### Aim of the exercise
Could you retype the records word for word but without any pictures?

### Data shown
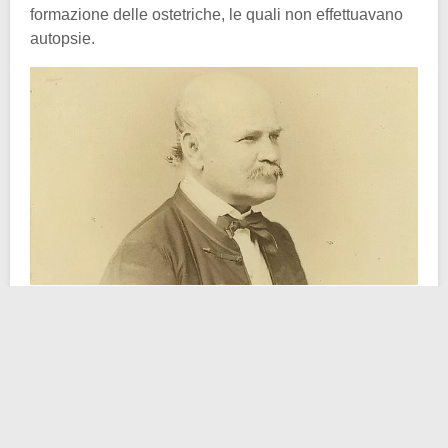
formazione delle ostetriche, le quali non effettuavano
autopsie.
L’aumento delle morti non si osserva neanche tra le
donne che partoriscono a casa. E allora qual era la
causa di così tanti decessi nella prestigiosa clinica
dove si faceva a gara per formarsi? In realtà, quello
dell’ospedale di Vienna non era un caso isolato, la
stessa cosa si osservò anche in altre cliniche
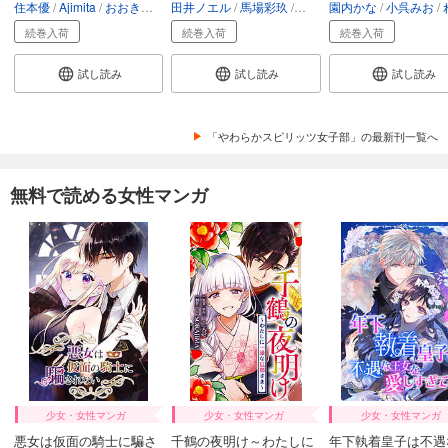
住本優
Ajimita
おおきぼん太
田井ノエル
馬場彩玖
カズアキ
園内かな
小呉みお
れ
続巻入荷
続巻入荷
続巻入荷
試し読み
試し読み
試し読み
「やわらかスピリッツ女子部」の最新刊一覧へ
無料で読める女性マンガ
少女・女性マンガ
少女・女性マンガ
少女・女性マンガ
悪女は仮面の騎士に騙さ
千鶴の夜明け～わたしに
年下執着皇子は不遇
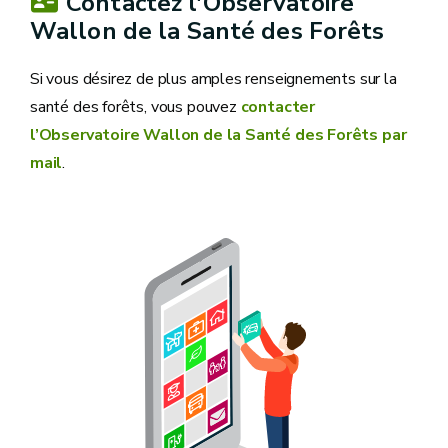
Contactez l'Observatoire
Wallon de la Santé des Forêts
Si vous désirez de plus amples renseignements sur la
santé des forêts, vous pouvez
contacter
l’Observatoire Wallon de la Santé des Forêts par
mail
.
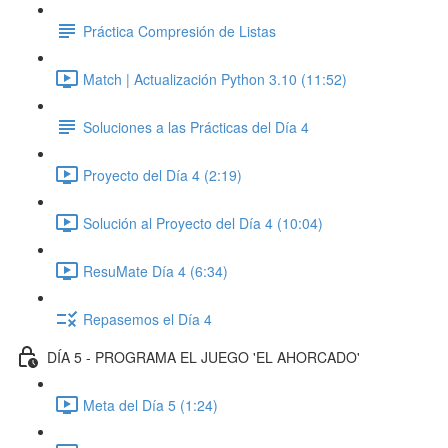
Práctica Compresión de Listas
Match | Actualización Python 3.10 (11:52)
Soluciones a las Prácticas del Día 4
Proyecto del Día 4 (2:19)
Solución al Proyecto del Día 4 (10:04)
ResuMate Día 4 (6:34)
Repasemos el Día 4
DÍA 5 - PROGRAMA EL JUEGO 'EL AHORCADO'
Meta del Día 5 (1:24)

### Response area
formazione delle ostetriche, le quali non effettuavano
autopsie.
L’aumento delle morti non si osserva neanche tra le
donne che partoriscono a casa. E allora qual era la
causa di così tanti decessi nella prestigiosa clinica
dove si faceva a gara per formarsi? In realtà, quello
dell’ospedale di Vienna non era un caso isolato, la
stessa cosa si osservò anche in altre cliniche
住本優
Ajimita
おおきぼん太
田井ノエル
馬場彩玖
カズアキ
園内かな
小呉みお
れ
続巻入荷
続巻入荷
続巻入荷
試し読み
試し読み
試し読み
「やわらかスピリッツ女子部」の最新刊一覧へ
無料で読める女性マンガ
少女・女性マンガ
少女・女性マンガ
少女・女性マンガ
悪女は仮面の騎士に騙さ
千鶴の夜明け～わたしに
年下執着皇子は不遇
Contactez l'Observatoire
Wallon de la Santé des Forêts
Si vous désirez de plus amples renseignements sur la
santé des forêts, vous pouvez
contacter
l’Observatoire Wallon de la Santé des Forêts par
mail
.
Práctica Compresión de Listas
Match | Actualización Python 3.10 (11:52)
Soluciones a las Prácticas del Día 4
Proyecto del Día 4 (2:19)
Solución al Proyecto del Día 4 (10:04)
ResuMate Día 4 (6:34)
Repasemos el Día 4
DÍA 5 - PROGRAMA EL JUEGO 'EL AHORCADO'
Meta del Día 5 (1:24)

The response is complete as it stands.